I'm trying to scrape Goodreads and more specifically Goodreads editions by giving some ISBNs as input. However, I get an error and not even at the same step every time of the code running process:
Traceback (most recent call last):
File "C:xxx.py", line 47, in <module>
ed_details = get_editions_details(isbn)
File "C:xxx.py", line 30, in get_editions_details
ed_item = soup.find("div", class_="otherEditionsLink").find("a")
AttributeError: 'NoneType' object has no attribute 'find'
Everything should be correct, the div class is the correct one and it seems like is there for all books. I checked with every browser and the page looks the same to me. I don't know if it's because of a deprecated library or something at this point.
import requests
from bs4 import BeautifulSoup as bs
def get_isbn():
isbns = ['9780544176560', '9781796898279', '9788845278518', '9780374165277', '9781408839973', '9788838919916', '9780349121994', '9781933372006', '9781501167638', '9781427299062', '9788842050285', '9788807018985', '9780340491263', '9789463008594', '9780739349083', '9780156011594', '9780374106140', '9788845251436', '9781609455910']
return isbns
def get_page(base_url, data):
try:
r = requests.get(base_url, params=data)
except Exception as e:
r = None
print(f"Server responded: {e}")
return r
def get_editions_details(isbn):
# Create the search URL with the ISBN of the book
data = {'q': isbn}
book_url = get_page("https://www.goodreads.com/search", data)
# Parse the markup with Beautiful Soup
soup = bs(book_url.text, 'lxml')
# Retrieve from the book's page the link for other editions
# and the total number of editions
ed_item = soup.find("div", class_="otherEditionsLink").find("a")
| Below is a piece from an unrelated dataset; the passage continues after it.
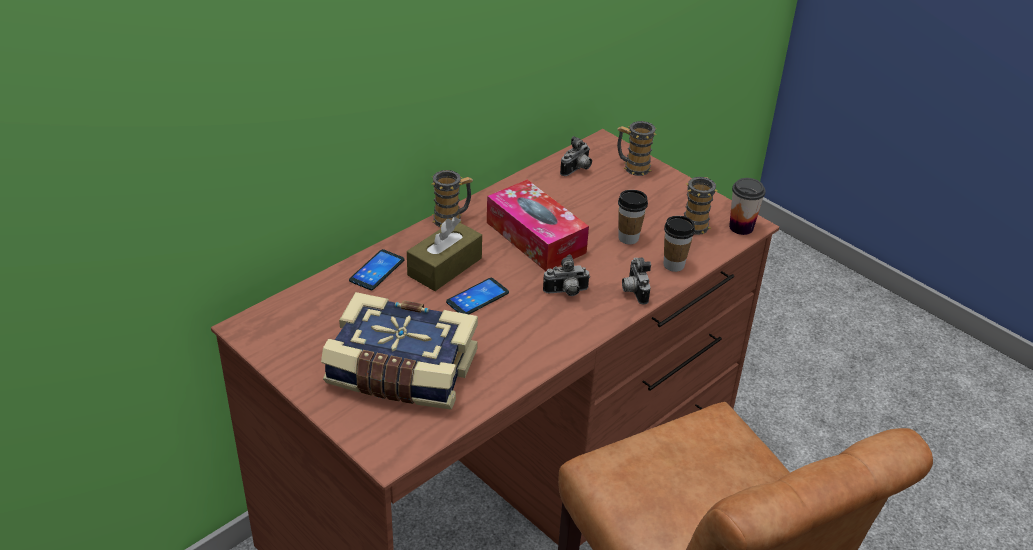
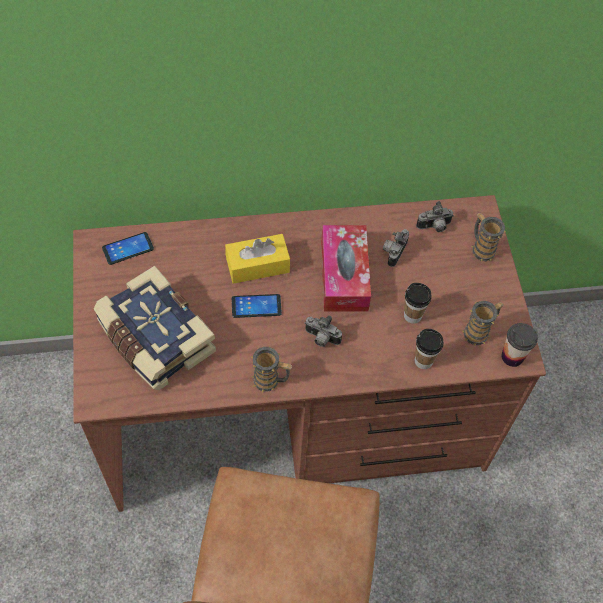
camera: 35 degrees right, 20 degrees up
phone [349,249,405,290] -> phone moved to [102,232,154,265]
brown tissue box [407,217,482,291] -> yellow tissue box [225,234,290,284]
mug [432,170,473,227] -> mug moved to [251,346,292,393]
camera [622,257,651,305] -> camera moved to [383,229,409,267]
ed_link = f"https://www.goodreads.com{ed_item['href']}"
ed_num = ed_item.text.strip().split(' ')[-1].strip('()')
# Return a tuple with all the informations
return ((ed_link, int(ed_num), isbn))
if __name__ == "__main__":
# Get the ISBNs from the user
isbns = get_isbn()
# Check all the ISBNs
for isbn in isbns:
ed_details = get_editions_details(isbn)
CodePudding user response:
You should always check return values.
book_url = get_page("https://www.goodreads.com/search", data)
soup = bs(book_url.text, 'lxml')
ed_item = soup.find("div", class_="otherEditionsLink").find("a")
In these statements, if any of the returned values are None, you will get an error when you try to call a member function. So if soup is None, for example, you would be doing something like None.find(....), which is obviously wrong.
In the last line, for example, you can fix this by breaking it up into 2 parts:
if ed_item := soup.find("div", class_="otherEditionsLink"):
if ed_item := ed_item.find("a"):
....other code here....
As long as soup is valid, this code won't try to call a function on a None value.